** TASK DESCRIPTION **
Continue the music mailing-list digest from the point where it stops.

** TEXT SHOWN **
** BEGIN **
Sinister: Troutfishing in Chorlton Cum Hardy
Jeez, What's going on? I'm now getting as many digests as I was getting mails two weeks ago. Don't you people ever sleep? Jessica wrote
I read in an old Seventeen magazine about some guy in the USA who changed his name to Trout Fishing In America, because he loved Richard Brautigan's stuff. And he changed it just in time for it to appear on his highschool diploma. His friends call him Trout.
Yes! Yes! Richard Brautigan rules! Go and read 'Tokyo-Montana Express' and then tell me I'm wrong. Yaz wrote
Following Tag's repeated request for us all to make love in London,
Repeated? I only said it once. Are you calling me boring? I'm a pale and interesting redhead, so go tell that to your so called Plastic Population. Mark wrote
You bastard, I saw Radiohead years ago when they were called 'On A Friday' and they used to play the Arse & Ferret in Oxford on the last Friday on the month. I've bought all their records on the day they came out and I hate it when 'new' fans like you try to steal my glory. Radiohead belong to me - not you!
Please stop reading the so-called funny pages in the music press because they make you sound like Steve Lamacq. Northy wrote
1. Bought Vanishing Point - Primal Scream. It was shite. Took it back to Woolworths and said it was the wrong album. No questions asked and I was fully refunded with CASH.
2. Bought Joy Division album after hearing great things about them. It was shit. Took it back to HMV and said it was the wrong album. Got HMV tokens to the full price of album. These helpfully contributed to the purchase of my brother in laws christmas present.
He's really blown it now, hasn't he?
** END **
** SUPPLIED INFORMATION **
** BEGIN **
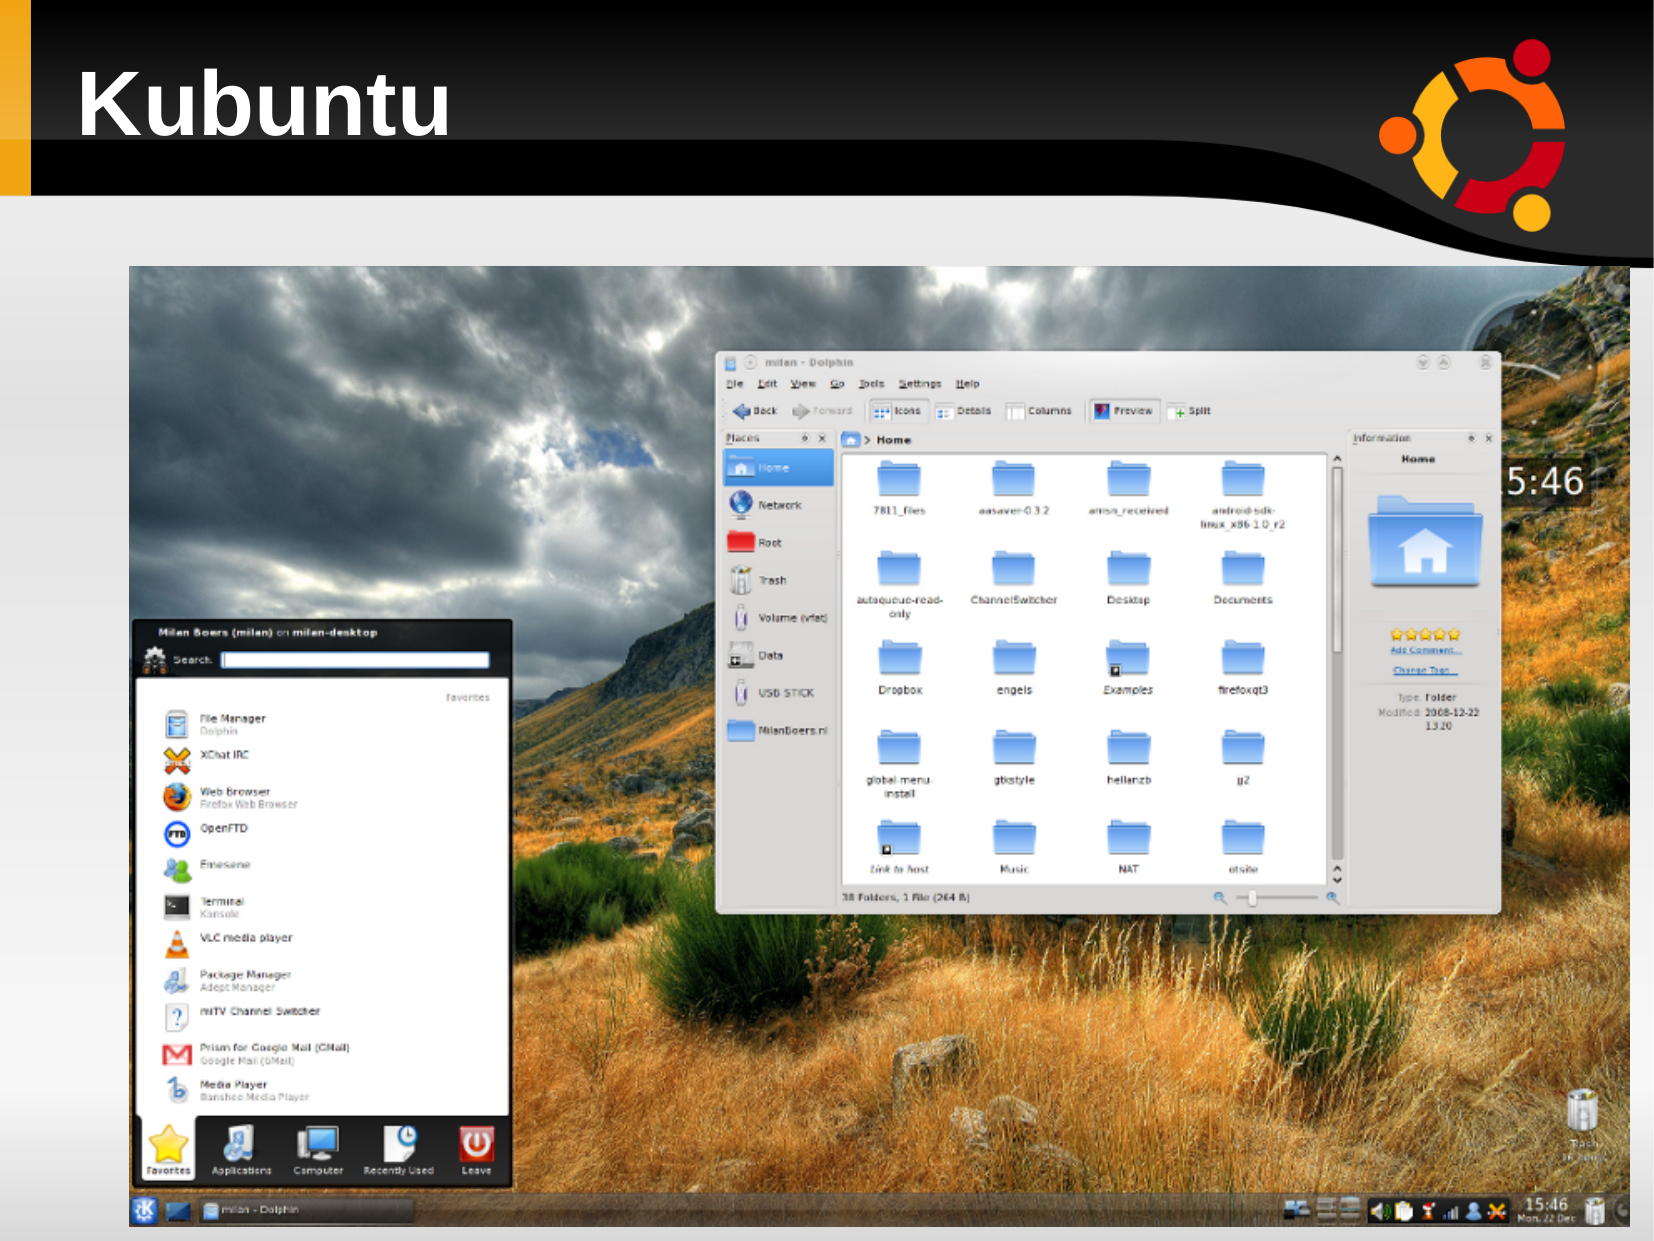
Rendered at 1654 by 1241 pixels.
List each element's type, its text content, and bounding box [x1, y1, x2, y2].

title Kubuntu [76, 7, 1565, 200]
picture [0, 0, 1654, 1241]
** END **
** SOLVED PROBLEM **
Imagine if God was on wheels? Or if he was just a dog?
Northy's world is a strange and troubled one.
bye from the now accepted Northy (ta Tag!)
You know you can push your luck too far, Sonny. Sam wrote
I'm familiar with some UK expressions, but what does the term 'licking railings' in LLPJ mean?
It's a euphemism for felching. It's obvious.
Has anyone heard the scoop on Guy's (ex-House of Love) new solo album due out in a few weeks?
Ah, Guy Chadwick. Who can forget his lyrical insights 'I slip through sand just like water and sand', 'it feels like summer, gosh my skin's so itchy' (that one was about Hiroshima, believe it or not), 'and now I know why I love my wife'. What a poet, what an artist, what a prick. Talking of poets, did anyone read about Jim Morisson being a habitual bed wetter - I haven't laughed so much since the 'Come to Daddy' video. Peter wrote
Then she is a fibber and a pooh face!
Peter Miller is in his late twenties.
There was some other stuff but it was about Duke being undercover at the Manchester gigs, so I can't repeat it here or he might find out that we're all really disappointed that he didn't meet his public. Perhaps next time, eh Duke?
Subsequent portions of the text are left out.